Exercise objective => Transcribe every record without leaving anything out or changing a word.

[[ Working data open ]]

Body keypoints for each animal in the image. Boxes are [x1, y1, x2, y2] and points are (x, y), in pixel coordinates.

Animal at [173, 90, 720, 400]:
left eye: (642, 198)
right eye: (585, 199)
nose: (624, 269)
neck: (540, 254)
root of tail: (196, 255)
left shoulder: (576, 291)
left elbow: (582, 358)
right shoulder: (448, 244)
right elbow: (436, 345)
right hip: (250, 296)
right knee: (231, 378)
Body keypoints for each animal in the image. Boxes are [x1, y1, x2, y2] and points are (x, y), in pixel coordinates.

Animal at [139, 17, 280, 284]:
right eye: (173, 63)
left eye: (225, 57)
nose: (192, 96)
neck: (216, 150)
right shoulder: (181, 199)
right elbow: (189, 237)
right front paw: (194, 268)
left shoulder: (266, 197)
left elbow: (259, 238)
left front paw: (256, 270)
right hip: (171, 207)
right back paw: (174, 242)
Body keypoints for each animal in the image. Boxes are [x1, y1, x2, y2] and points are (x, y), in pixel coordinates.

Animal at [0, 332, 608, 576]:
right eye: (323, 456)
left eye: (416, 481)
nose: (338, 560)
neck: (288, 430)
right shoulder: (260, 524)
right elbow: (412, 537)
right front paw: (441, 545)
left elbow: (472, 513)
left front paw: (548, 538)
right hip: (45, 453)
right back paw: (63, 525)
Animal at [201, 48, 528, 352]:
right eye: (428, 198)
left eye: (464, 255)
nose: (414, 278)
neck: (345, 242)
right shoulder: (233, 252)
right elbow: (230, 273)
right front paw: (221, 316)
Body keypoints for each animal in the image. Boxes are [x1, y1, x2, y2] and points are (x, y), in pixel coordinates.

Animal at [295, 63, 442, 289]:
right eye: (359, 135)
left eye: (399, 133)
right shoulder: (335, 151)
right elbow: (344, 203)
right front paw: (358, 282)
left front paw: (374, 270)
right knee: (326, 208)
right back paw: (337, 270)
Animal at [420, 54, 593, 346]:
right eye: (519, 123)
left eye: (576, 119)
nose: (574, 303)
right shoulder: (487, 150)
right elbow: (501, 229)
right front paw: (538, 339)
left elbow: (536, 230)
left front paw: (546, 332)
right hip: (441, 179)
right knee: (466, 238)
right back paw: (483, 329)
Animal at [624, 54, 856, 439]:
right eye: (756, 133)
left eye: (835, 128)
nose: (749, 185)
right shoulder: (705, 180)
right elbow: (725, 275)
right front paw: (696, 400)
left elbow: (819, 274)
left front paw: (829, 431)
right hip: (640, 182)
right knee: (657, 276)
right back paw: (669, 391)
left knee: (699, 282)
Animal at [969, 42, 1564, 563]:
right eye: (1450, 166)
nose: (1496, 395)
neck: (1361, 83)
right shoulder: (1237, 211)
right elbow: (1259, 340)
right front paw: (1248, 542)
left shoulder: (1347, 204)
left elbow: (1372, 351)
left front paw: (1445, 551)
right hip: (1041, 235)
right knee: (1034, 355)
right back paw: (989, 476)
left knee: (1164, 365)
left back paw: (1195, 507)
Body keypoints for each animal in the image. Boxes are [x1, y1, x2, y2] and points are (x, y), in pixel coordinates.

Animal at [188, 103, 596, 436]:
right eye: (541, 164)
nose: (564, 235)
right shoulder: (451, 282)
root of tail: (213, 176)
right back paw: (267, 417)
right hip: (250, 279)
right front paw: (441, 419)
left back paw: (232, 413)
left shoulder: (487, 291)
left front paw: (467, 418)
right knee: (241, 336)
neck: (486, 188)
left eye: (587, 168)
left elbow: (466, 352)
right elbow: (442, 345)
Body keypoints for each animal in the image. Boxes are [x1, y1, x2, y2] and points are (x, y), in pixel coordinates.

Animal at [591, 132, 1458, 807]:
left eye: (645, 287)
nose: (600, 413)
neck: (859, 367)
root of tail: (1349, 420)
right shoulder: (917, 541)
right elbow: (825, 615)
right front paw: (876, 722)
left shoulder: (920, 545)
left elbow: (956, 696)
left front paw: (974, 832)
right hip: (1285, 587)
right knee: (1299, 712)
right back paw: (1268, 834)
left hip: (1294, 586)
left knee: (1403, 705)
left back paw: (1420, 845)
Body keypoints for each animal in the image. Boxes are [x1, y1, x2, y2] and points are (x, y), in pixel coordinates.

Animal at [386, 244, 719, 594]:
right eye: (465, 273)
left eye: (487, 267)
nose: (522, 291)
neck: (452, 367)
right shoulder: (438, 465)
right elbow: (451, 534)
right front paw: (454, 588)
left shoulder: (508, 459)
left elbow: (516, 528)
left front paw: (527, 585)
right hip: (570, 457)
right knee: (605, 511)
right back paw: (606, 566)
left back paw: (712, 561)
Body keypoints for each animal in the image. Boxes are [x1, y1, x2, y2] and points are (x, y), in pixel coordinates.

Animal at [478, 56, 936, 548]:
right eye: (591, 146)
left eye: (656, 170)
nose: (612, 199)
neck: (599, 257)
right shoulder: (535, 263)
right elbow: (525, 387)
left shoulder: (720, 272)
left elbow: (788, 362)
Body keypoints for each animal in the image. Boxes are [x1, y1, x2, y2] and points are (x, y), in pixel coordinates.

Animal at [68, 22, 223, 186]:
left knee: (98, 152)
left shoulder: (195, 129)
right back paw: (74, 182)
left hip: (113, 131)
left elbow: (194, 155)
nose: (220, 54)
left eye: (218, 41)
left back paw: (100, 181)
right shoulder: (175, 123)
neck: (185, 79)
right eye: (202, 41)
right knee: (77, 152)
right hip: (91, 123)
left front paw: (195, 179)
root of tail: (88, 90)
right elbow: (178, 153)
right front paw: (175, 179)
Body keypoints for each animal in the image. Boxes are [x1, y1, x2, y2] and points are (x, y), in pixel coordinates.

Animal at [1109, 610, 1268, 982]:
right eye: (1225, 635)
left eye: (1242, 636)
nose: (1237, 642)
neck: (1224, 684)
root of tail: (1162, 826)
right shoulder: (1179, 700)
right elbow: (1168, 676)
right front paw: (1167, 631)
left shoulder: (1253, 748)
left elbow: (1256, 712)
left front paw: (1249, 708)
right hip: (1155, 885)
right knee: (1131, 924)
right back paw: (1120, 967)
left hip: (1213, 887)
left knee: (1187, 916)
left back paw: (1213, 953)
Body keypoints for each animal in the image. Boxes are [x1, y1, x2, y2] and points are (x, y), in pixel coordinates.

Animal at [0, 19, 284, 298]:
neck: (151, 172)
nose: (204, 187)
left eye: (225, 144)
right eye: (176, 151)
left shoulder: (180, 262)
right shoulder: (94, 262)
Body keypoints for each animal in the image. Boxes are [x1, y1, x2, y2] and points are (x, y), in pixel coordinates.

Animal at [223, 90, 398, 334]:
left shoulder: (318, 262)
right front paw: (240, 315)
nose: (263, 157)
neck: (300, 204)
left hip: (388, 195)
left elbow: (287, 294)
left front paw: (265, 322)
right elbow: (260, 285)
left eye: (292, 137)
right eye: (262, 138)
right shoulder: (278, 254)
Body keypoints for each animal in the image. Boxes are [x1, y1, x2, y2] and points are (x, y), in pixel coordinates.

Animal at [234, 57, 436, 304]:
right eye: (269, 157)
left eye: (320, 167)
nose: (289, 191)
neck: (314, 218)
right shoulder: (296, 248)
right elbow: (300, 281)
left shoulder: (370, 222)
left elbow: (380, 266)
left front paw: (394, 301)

[[ Working data closed ]]

Reply to the exercise =>
Body keypoints for each animal in the image. Boxes are [x1, y1, x2, y2] and points are (x, y), in pixel coordinates.

Animal at [173, 90, 720, 400]:
left eye: (642, 198)
right eye: (585, 199)
nose: (624, 269)
neck: (540, 254)
root of tail: (196, 255)
left shoulder: (576, 291)
left elbow: (582, 358)
right shoulder: (448, 244)
right elbow: (436, 345)
right hip: (250, 296)
right knee: (231, 378)
Body keypoints for each animal in the image. Boxes are [x1, y1, x2, y2] and points are (x, y), in pixel coordinates.

Animal at [139, 17, 280, 284]:
right eye: (173, 63)
left eye: (225, 57)
nose: (192, 96)
neck: (216, 150)
right shoulder: (181, 199)
right elbow: (189, 237)
right front paw: (194, 268)
left shoulder: (266, 197)
left elbow: (259, 238)
left front paw: (256, 270)
right hip: (171, 207)
right back paw: (174, 242)
Body keypoints for each animal in the image. Boxes are [x1, y1, x2, y2] and points are (x, y), in pixel coordinates.

Animal at [0, 332, 608, 576]:
right eye: (323, 456)
left eye: (416, 481)
nose: (338, 560)
neck: (288, 430)
right shoulder: (260, 524)
right elbow: (412, 537)
right front paw: (441, 545)
left elbow: (472, 513)
left front paw: (548, 538)
right hip: (45, 453)
right back paw: (63, 525)
Animal at [201, 48, 528, 352]:
right eye: (428, 198)
left eye: (464, 255)
nose: (414, 278)
neck: (345, 242)
right shoulder: (233, 252)
right elbow: (230, 273)
right front paw: (221, 316)
Body keypoints for each animal in the image. Boxes are [x1, y1, x2, y2] and points are (x, y), in pixel coordinates.

Animal at [295, 63, 442, 289]:
right eye: (359, 135)
left eye: (399, 133)
right shoulder: (335, 151)
right elbow: (344, 203)
right front paw: (358, 282)
left front paw: (374, 270)
right knee: (326, 208)
right back paw: (337, 270)
Animal at [420, 54, 593, 346]:
right eye: (519, 123)
left eye: (576, 119)
nose: (574, 303)
right shoulder: (487, 150)
right elbow: (501, 229)
right front paw: (538, 339)
left elbow: (536, 230)
left front paw: (546, 332)
right hip: (441, 179)
right knee: (466, 238)
right back paw: (483, 329)
Animal at [624, 54, 856, 439]:
right eye: (756, 133)
left eye: (835, 128)
nose: (749, 185)
right shoulder: (705, 180)
right elbow: (725, 275)
right front paw: (696, 400)
left elbow: (819, 274)
left front paw: (829, 431)
right hip: (640, 182)
right knee: (657, 276)
right back paw: (669, 391)
left knee: (699, 282)
Animal at [969, 42, 1564, 563]:
right eye: (1450, 166)
nose: (1496, 395)
neck: (1361, 83)
right shoulder: (1237, 211)
right elbow: (1259, 340)
right front paw: (1248, 542)
left shoulder: (1347, 204)
left elbow: (1372, 351)
left front paw: (1445, 551)
right hip: (1041, 235)
right knee: (1034, 355)
right back paw: (989, 476)
left knee: (1164, 365)
left back paw: (1195, 507)
Body keypoints for each animal in the image. Boxes are [x1, y1, x2, y2] and points are (x, y), in pixel coordinates.

Animal at [188, 103, 596, 436]:
right eye: (541, 164)
nose: (564, 235)
right shoulder: (451, 282)
root of tail: (213, 176)
right back paw: (267, 417)
right hip: (250, 279)
right front paw: (441, 419)
left back paw: (232, 413)
left shoulder: (487, 291)
left front paw: (467, 418)
right knee: (241, 336)
neck: (486, 188)
left eye: (587, 168)
left elbow: (466, 352)
right elbow: (442, 345)
Body keypoints for each animal in the image. Boxes are [x1, y1, x2, y2] and points are (x, y), in pixel coordinates.

Animal at [591, 132, 1458, 807]:
left eye: (645, 287)
nose: (600, 413)
neck: (859, 367)
root of tail: (1349, 420)
right shoulder: (917, 541)
right elbow: (825, 615)
right front paw: (876, 722)
left shoulder: (920, 545)
left elbow: (956, 696)
left front paw: (974, 832)
right hip: (1285, 587)
right knee: (1299, 712)
right back paw: (1268, 834)
left hip: (1294, 586)
left knee: (1403, 705)
left back paw: (1420, 845)
Body keypoints for each animal in the image. Boxes are [x1, y1, x2, y2] and points are (x, y), in pixel coordinates.

Animal at [386, 244, 719, 594]:
right eye: (465, 273)
left eye: (487, 267)
nose: (522, 291)
neck: (452, 367)
right shoulder: (438, 465)
right elbow: (451, 534)
right front paw: (454, 588)
left shoulder: (508, 459)
left elbow: (516, 528)
left front paw: (527, 585)
right hip: (570, 457)
right knee: (605, 511)
right back paw: (606, 566)
left back paw: (712, 561)
Body keypoints for each animal in the image. Boxes are [x1, y1, x2, y2] and points are (x, y), in pixel coordinates.

Animal at [478, 56, 936, 548]:
right eye: (591, 146)
left eye: (656, 170)
nose: (612, 199)
neck: (599, 257)
right shoulder: (535, 263)
right elbow: (525, 387)
left shoulder: (720, 272)
left elbow: (788, 362)
Body keypoints for each animal in the image. Boxes are [x1, y1, x2, y2] and points are (x, y), in pixel coordinates.

Animal at [68, 22, 223, 186]:
left knee: (98, 152)
left shoulder: (195, 129)
right back paw: (74, 182)
left hip: (113, 131)
left elbow: (194, 155)
nose: (220, 54)
left eye: (218, 41)
left back paw: (100, 181)
right shoulder: (175, 123)
neck: (185, 79)
right eye: (202, 41)
right knee: (77, 152)
right hip: (91, 123)
left front paw: (195, 179)
root of tail: (88, 90)
right elbow: (178, 153)
right front paw: (175, 179)
Body keypoints for each animal in the image. Boxes are [x1, y1, x2, y2] and points are (x, y), in pixel coordinates.

Animal at [1109, 610, 1268, 982]:
right eye: (1225, 635)
left eye: (1242, 636)
nose: (1237, 642)
neck: (1224, 684)
root of tail: (1162, 826)
right shoulder: (1179, 700)
right elbow: (1168, 676)
right front paw: (1167, 631)
left shoulder: (1253, 748)
left elbow: (1256, 712)
left front paw: (1249, 708)
right hip: (1155, 885)
right knee: (1131, 924)
right back paw: (1120, 967)
left hip: (1213, 887)
left knee: (1187, 916)
left back paw: (1213, 953)
Body keypoints for each animal in the image. Boxes are [x1, y1, x2, y2] and points are (x, y), in pixel coordinates.

Animal at [0, 19, 284, 298]:
neck: (151, 172)
nose: (204, 187)
left eye: (225, 144)
right eye: (176, 151)
left shoulder: (180, 262)
right shoulder: (94, 262)
Body keypoints for each animal in the image. Boxes are [x1, y1, x2, y2] and points are (x, y), in pixel coordinates.

Animal at [223, 90, 398, 334]:
left shoulder: (318, 262)
right front paw: (240, 315)
nose: (263, 157)
neck: (300, 204)
left hip: (388, 195)
left elbow: (287, 294)
left front paw: (265, 322)
right elbow: (260, 285)
left eye: (292, 137)
right eye: (262, 138)
right shoulder: (278, 254)
Body keypoints for each animal in the image. Boxes are [x1, y1, x2, y2] and points are (x, y), in pixel coordinates.

Animal at [234, 57, 436, 304]:
right eye: (269, 157)
left eye: (320, 167)
nose: (289, 191)
neck: (314, 218)
right shoulder: (296, 248)
right elbow: (300, 281)
left shoulder: (370, 222)
left elbow: (380, 266)
left front paw: (394, 301)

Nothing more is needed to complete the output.